Format every line of text in the listing below as one numbered list, skipping blank lines and leaving out the pictures.
____
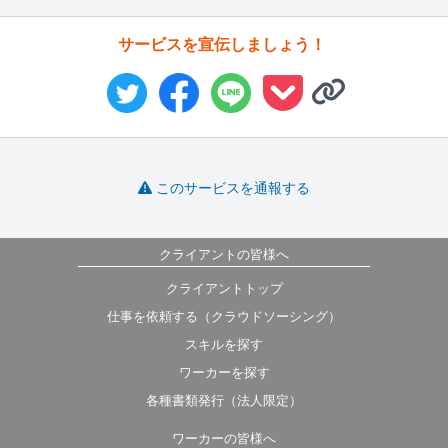
サービスを宣伝しましょう！
このサービスを通報する
クライアントの皆様へ
クライアントトップ
仕事を依頼する（クラウドソーシング）
スキルを探す
ワーカーを探す
各種書類発行（法人限定）
ワーカーの皆様へ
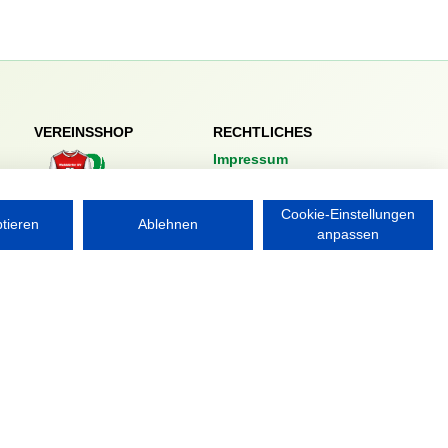
VEREINSSHOP
RECHTLICHES
Impressum
Datenschutzerklärung
Cookie-Einstellungen
Nordsport.store
ptieren
Ablehnen
anpassen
____
• [Answer to the exercise]:
1. サービスを宣伝しましょう！
2. このサービスを通報する
3. クライアントの皆様へ
4. クライアントトップ
5. 仕事を依頼する（クラウドソーシング）
6. スキルを探す
7. ワーカーを探す
8. 各種書類発行（法人限定）
9. ワーカーの皆様へ
10. VEREINSSHOP
11. RECHTLICHES
12. Impressum
13. Datenschutzerklärung
14. Cookie-Einstellungen
15. Nordsport.store
16. ptieren
17. Ablehnen
18. anpassen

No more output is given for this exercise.